Quel est le statut juridique du « tongue-splitting » ?

Il n’y pas de statut juridique pour le « tongue-splitting ». Aucun texte de loi ne réglemente la pratique. Pour le piercing et le tatouage, il existe une réglementation. Pour le tongue-splitting, non. Donc aujourd’hui, faire un « tongue splitting » n’est pas interdit.

On ne peut pas accuser les personnes qui le font d’un exercice illégal de la médecine. Tout simplement parce qu’il ne s’agit pas d’un acte médical et que ni un médecin ni un dentiste ne le pratiquent en France.

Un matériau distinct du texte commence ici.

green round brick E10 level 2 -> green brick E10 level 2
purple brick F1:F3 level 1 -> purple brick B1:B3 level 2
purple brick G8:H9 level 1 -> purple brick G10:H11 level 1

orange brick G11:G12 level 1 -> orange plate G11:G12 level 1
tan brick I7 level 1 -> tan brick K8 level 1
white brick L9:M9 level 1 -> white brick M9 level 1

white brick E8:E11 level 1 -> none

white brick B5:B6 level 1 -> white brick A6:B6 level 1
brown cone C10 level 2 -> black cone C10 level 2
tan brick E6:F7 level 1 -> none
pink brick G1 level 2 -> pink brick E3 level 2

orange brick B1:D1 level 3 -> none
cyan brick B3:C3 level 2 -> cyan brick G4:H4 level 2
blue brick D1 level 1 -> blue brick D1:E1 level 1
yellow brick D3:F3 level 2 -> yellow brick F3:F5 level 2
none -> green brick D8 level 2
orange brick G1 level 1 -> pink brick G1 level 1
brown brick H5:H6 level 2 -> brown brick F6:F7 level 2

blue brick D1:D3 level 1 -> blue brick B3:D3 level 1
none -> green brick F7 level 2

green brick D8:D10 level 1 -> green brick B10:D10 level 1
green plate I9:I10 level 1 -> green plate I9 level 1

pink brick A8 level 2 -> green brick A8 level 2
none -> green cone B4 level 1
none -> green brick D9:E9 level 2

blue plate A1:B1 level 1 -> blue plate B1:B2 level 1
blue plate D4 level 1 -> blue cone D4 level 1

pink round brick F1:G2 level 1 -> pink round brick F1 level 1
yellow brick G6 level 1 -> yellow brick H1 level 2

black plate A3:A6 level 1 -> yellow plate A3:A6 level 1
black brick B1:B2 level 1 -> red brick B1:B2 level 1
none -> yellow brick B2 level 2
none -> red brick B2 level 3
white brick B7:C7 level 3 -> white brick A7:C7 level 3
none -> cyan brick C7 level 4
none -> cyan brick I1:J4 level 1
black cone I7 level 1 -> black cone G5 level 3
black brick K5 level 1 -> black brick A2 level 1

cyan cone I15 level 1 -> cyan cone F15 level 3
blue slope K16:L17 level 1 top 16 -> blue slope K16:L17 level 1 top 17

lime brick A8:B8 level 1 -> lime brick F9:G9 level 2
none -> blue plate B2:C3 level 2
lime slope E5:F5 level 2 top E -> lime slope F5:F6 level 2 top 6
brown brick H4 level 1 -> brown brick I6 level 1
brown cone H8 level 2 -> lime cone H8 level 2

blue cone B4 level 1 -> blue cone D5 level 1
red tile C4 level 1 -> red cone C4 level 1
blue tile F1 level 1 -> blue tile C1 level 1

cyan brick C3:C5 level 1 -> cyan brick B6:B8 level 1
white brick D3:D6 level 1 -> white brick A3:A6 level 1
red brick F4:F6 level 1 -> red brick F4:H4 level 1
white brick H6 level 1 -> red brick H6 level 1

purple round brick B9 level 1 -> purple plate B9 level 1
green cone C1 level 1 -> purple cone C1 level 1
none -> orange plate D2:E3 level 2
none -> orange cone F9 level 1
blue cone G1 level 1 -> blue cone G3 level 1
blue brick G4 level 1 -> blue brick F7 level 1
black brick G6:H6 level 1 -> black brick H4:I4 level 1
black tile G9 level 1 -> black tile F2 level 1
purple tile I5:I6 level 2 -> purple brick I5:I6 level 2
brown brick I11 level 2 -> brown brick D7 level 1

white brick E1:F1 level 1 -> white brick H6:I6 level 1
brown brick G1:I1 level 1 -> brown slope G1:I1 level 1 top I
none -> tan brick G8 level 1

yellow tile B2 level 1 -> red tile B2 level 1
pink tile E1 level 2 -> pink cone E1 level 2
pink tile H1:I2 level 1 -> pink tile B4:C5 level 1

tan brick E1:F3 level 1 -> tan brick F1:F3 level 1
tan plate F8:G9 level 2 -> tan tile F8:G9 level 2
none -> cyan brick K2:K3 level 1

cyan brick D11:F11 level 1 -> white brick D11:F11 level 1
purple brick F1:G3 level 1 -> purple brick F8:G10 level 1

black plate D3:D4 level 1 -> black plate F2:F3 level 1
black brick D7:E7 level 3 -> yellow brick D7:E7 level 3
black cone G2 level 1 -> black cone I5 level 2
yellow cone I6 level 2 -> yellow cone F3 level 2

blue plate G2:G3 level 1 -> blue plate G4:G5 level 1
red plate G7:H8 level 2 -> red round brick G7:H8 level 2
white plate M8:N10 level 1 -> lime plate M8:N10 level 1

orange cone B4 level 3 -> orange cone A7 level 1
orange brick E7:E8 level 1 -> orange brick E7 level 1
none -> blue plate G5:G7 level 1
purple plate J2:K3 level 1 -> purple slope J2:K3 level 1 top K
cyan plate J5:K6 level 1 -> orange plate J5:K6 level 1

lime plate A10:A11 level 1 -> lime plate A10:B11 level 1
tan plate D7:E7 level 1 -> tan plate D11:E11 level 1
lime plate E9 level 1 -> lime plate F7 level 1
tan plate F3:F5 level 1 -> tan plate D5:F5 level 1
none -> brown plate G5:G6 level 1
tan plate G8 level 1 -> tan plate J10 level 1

Ce sont donc des artisans de la chair « éclairés » qui réalisent ces procédures. Ils possèdent des connaissances anatomiques, physiologiques, sur la cicatrisation ou encore sur les tissus.

« Nous ne sommes ni dans des mutilations ni dans des mauvais traitements. Il faut en tenir compte »

Il y a un réel enjeu en termes de professionnalisation ?

Tout à fait. Il y a un véritable enjeu en termes de professionnalisation. D’un côté il y a de vrais professionnels et de l’autre des personnes qui s’improvisent bod-moders. Tout cela suppose vraisemblablement une réglementation.

Mais elle ne peut pas non plus venir de la médecine mais des artisans de la chair. Les pouvoirs publics ne peuvent pas faire sans eux. Nous ne sommes ni dans des mutilations ni dans des mauvais traitements. Il faut en tenir compte.